Text to read:

--- Begin ---

# PCI Express x 16 Video Cards



## newbie567 (May 22, 2014)

Can anyone recommend a good PCI Express X16 video card that will work with FreeBSD 10, xorg 7.7 and work with HDMI, mplayer, and xine?


----------



## SirDice (May 23, 2014)

Any NVidia card will work with the x11/nvidia-driver driver.


----------



## wblock@ (May 23, 2014)

Radeon cards up to the 6000 series should work.  The highest one I've tested is a 5750, which works fine.  mplayer works on it, although I don't know whether it takes advantage of video features.  I have not used xine, nor have I actually tried the HDMI output.


----------



## newbie567 (Jun 1, 2014)

I got an nvidia card working with the driver, but once I start X, I can't log out of it or go into any of the virtual terminals.  The hdmi monitor just has a signal loss and I have to press Alt + F9 to get back into X.

--- End ---

Dataset records:

--- Begin ---

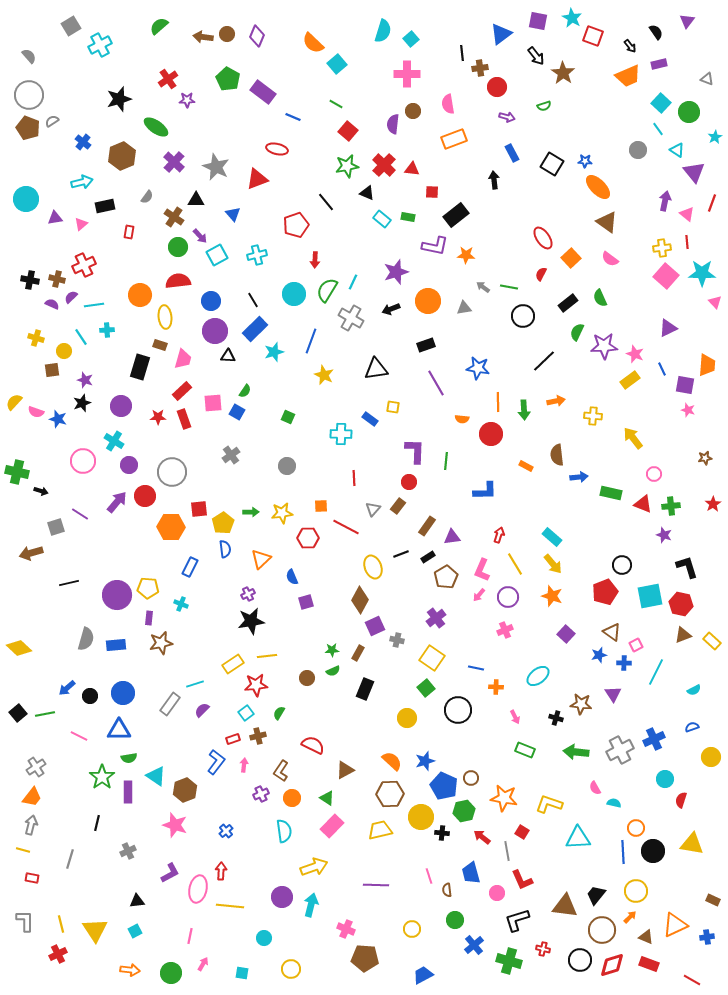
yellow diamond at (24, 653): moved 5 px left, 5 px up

--- End ---
--- Begin ---

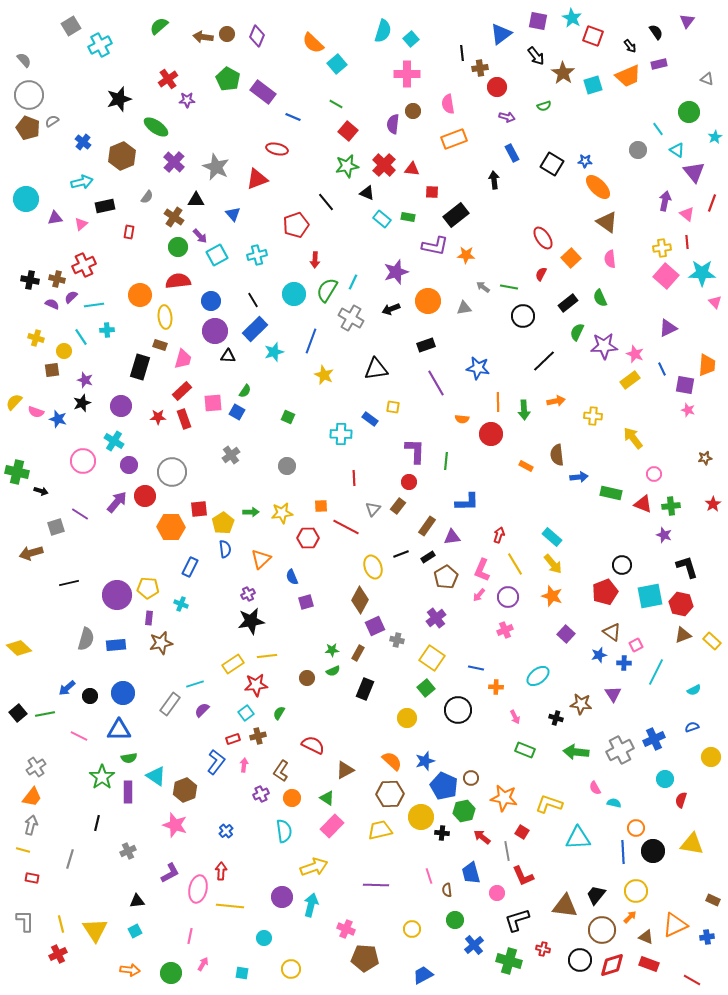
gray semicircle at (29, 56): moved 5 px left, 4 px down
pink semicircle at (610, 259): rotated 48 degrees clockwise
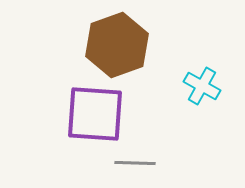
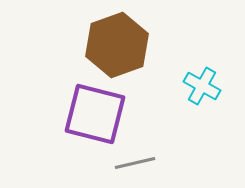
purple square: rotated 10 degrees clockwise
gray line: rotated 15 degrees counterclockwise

--- End ---

To be done:
(a) Answer these from the video card thread, one line each, marked the same way:
(i) Which driver does SirDice say works with any NVidia card?
(ii) What is the highest Radeon card wblock@ has tested?
(iii) Which keys does newbie567 press to get back into X?
(b) Sum up the video card thread in two sentences.
(c) Carry the FreeBSD video card thread further, starting after its last post.

Task-by-task answers:
(a)
(i) The x11/nvidia-driver driver.
(ii) A 5750.
(iii) Alt + F9.

(b) A user asks for a PCI Express x16 video card that works with FreeBSD 10, xorg 7.7, HDMI, mplayer and xine. One reply says any NVidia card works with the x11/nvidia-driver driver, and another says Radeon cards up to the 6000 series should work, but after getting an NVidia card running, the user can't log out of X or reach the virtual terminals because the HDMI monitor loses signal.

(c)
----------



## tingo (Jun 6, 2014)

The problem with losing the picture when switching to a vt from X is known, and I believe it is not fixed (corrected) yet.


----------



## kpa (Jun 6, 2014)

tingo said:
			
		

> The problem with losing the picture when switching to a vt from X is known, and I believe it is not fixed (corrected) yet.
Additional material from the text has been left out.